Step 4: Prepare Your Dataset

Format your data as instruction-response pairs. A common format is the Alpaca template:

def format_prompt(example):
    return f"### Instruction:\n{example['instruction']}\n\n### Response:\n{example['output']}"

Load and tokenize using the HuggingFace datasets library, ensuring you set a max token length appropriate for your GPU memory.

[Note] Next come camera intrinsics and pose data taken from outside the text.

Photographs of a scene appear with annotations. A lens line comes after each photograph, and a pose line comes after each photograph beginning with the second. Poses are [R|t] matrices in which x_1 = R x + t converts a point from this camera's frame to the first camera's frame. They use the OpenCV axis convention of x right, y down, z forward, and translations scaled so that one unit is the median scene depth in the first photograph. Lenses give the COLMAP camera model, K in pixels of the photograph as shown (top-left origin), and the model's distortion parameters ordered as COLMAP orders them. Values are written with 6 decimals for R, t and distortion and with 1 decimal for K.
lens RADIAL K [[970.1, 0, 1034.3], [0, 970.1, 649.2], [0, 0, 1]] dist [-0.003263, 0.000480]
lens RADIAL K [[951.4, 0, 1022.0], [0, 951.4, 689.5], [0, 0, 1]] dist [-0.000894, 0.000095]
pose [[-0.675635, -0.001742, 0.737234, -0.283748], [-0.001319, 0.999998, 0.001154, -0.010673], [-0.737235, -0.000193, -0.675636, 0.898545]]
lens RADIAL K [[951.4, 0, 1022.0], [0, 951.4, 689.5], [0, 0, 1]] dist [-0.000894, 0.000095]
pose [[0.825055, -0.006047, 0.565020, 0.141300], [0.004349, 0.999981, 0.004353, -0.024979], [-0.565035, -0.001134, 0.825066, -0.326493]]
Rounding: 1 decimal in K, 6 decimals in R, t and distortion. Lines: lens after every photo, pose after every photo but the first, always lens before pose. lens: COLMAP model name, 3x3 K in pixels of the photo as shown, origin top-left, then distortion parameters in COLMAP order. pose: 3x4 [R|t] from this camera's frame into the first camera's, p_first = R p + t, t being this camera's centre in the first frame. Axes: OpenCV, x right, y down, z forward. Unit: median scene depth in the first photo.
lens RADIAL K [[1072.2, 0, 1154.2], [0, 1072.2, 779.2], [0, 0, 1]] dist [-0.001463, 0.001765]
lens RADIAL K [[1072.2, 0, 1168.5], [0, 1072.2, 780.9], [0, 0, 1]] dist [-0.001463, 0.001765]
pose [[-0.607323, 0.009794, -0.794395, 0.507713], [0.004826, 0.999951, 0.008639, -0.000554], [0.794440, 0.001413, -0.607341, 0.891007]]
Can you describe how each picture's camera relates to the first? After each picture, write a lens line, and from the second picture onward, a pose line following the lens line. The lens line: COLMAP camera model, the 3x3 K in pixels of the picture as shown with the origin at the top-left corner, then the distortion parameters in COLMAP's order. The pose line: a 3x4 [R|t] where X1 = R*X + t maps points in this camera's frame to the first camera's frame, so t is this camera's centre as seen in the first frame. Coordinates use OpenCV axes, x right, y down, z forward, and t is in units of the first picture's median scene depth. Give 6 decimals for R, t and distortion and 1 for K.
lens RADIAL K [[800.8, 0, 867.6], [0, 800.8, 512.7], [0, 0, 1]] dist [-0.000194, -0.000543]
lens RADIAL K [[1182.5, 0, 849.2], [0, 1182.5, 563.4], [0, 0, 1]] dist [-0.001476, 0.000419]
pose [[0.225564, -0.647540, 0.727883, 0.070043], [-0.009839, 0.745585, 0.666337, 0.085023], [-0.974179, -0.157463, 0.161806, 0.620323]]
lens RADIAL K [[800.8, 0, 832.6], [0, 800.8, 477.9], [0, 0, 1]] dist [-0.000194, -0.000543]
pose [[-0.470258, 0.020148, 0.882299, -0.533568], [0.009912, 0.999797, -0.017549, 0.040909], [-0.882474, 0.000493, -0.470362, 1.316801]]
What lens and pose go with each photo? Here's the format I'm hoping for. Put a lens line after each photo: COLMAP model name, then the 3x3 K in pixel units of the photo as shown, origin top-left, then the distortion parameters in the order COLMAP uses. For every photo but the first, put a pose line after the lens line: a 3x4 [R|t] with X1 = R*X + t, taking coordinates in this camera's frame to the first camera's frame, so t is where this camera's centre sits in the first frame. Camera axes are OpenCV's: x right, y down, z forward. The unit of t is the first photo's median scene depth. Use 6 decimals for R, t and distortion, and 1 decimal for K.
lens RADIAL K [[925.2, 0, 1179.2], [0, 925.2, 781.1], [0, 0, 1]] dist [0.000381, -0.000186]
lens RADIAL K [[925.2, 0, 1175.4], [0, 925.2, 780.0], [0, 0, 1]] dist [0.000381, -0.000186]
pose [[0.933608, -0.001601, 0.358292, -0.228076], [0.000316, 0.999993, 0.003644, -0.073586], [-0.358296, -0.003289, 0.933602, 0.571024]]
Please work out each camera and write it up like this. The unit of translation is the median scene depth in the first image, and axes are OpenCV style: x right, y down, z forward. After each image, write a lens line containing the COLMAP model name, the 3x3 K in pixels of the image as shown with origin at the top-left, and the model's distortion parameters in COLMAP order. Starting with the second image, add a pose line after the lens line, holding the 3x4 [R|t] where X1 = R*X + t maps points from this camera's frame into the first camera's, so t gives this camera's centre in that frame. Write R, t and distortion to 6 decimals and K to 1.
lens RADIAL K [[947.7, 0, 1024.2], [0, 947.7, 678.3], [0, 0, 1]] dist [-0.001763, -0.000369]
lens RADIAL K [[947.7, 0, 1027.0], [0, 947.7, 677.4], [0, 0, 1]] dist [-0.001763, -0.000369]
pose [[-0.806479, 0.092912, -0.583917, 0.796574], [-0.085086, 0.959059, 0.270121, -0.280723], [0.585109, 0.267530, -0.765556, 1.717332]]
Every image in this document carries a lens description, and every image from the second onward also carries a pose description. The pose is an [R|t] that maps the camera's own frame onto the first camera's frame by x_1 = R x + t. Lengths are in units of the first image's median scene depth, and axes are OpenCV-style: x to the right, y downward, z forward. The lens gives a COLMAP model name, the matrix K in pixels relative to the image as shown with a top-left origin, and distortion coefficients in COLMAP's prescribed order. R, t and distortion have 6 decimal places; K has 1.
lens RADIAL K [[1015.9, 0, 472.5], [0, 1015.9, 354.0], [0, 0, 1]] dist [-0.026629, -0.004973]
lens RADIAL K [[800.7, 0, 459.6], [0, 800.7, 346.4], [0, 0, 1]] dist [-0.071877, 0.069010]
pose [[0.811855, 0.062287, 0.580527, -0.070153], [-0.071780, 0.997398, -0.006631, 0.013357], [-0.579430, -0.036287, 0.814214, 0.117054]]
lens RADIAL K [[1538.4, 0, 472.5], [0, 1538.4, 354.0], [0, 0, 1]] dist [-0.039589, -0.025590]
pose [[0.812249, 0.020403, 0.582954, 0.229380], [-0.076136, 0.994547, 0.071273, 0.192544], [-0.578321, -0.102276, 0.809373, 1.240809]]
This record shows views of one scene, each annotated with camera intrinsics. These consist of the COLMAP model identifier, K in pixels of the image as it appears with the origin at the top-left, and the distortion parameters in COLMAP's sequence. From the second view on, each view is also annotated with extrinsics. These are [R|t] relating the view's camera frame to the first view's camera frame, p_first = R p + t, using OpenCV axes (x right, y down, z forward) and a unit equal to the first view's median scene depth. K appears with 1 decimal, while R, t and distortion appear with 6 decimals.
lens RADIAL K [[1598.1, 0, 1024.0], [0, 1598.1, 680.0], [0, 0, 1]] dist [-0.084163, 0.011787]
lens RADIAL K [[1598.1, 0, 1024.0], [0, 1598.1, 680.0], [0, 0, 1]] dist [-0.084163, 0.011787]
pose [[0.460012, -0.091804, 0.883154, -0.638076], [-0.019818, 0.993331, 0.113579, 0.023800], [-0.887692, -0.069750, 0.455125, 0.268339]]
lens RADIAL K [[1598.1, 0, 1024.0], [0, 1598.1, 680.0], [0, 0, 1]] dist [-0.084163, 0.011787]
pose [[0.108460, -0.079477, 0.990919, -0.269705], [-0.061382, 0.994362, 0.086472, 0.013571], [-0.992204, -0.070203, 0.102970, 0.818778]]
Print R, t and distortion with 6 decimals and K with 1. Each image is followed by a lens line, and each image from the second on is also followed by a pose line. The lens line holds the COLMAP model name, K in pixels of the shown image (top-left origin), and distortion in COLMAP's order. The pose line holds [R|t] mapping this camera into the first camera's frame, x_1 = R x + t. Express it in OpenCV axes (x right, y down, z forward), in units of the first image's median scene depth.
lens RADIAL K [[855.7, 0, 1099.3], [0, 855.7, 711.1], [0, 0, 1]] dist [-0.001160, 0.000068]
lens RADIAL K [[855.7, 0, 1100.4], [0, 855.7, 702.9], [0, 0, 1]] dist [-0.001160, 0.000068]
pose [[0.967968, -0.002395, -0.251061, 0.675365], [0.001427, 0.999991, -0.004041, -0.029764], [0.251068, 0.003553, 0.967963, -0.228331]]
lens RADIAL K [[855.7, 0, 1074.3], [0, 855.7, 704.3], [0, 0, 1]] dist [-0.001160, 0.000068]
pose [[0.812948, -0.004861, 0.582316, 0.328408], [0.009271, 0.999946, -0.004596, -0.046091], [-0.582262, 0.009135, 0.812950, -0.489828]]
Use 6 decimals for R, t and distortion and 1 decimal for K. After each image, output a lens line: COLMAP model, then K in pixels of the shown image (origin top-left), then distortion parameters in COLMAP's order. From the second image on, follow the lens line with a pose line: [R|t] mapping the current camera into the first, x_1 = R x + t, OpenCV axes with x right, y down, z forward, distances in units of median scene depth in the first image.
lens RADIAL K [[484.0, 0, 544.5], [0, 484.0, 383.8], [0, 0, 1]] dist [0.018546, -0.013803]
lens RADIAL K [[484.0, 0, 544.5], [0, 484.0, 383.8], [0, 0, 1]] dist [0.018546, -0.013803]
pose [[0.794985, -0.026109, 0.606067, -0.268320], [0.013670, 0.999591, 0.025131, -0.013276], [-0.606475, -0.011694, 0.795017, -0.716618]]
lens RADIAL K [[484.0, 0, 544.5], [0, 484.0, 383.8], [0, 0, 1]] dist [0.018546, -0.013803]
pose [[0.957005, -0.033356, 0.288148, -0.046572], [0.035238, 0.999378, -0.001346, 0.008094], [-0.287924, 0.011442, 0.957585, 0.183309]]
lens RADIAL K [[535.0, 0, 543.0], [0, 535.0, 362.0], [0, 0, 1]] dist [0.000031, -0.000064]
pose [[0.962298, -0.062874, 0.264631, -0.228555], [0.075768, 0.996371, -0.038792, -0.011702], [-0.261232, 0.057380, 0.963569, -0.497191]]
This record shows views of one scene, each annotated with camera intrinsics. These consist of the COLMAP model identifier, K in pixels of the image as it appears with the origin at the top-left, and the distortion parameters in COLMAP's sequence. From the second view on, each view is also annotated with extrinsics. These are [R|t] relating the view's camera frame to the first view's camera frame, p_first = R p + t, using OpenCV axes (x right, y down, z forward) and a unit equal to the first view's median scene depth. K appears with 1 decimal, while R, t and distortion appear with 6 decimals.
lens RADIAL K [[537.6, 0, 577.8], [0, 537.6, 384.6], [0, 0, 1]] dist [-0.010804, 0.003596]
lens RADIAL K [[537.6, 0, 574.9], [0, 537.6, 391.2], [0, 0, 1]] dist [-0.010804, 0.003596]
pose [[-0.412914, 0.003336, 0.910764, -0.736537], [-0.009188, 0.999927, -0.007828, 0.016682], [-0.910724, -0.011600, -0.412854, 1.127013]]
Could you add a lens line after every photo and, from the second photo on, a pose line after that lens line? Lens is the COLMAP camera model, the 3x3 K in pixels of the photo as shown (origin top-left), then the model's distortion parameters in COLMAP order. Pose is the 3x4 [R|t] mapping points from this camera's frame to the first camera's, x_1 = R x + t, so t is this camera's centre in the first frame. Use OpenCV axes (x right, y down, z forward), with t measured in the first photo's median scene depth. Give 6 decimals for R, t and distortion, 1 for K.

Step 5: Train with the SFTTrainer

The trl library's SFTTrainer handles the training loop cleanly:

from trl import SFTTrainer
from transformers import TrainingArguments

trainer = SFTTrainer(
    model=model,
    train_dataset=dataset,
    args=TrainingArguments(output_dir="./lora-output", num_train_epochs=3, per_device_train_batch_size=4),
    dataset_text_field="text"
)
trainer.train()

Step 6: Save and Merge the Adapter

Save just the LoRA adapter weights (a few MB!) and optionally merge them back into the base model for deployment:

model.save_pretrained("./my-lora-adapter")
merged_model = model.merge_and_unload()
merged_model.save_pretrained("./my-merged-model")

Tips for Better Results

Start with r=8 or r=16; higher ranks give more capacity but use more memory.
Apply LoRA to both Q and V projection matrices at minimum; adding K and output projections often improves results.
Use a cosine learning rate schedule with warmup for stable training.
Monitor validation loss to detect overfitting early — LoRA can overfit quickly on small datasets.

Conclusion

LoRA has democratized LLM fine-tuning by making it accessible to anyone with a modern GPU. With the right dataset and configuration, you can adapt powerful open-weight models to specialized tasks in hours rather than weeks.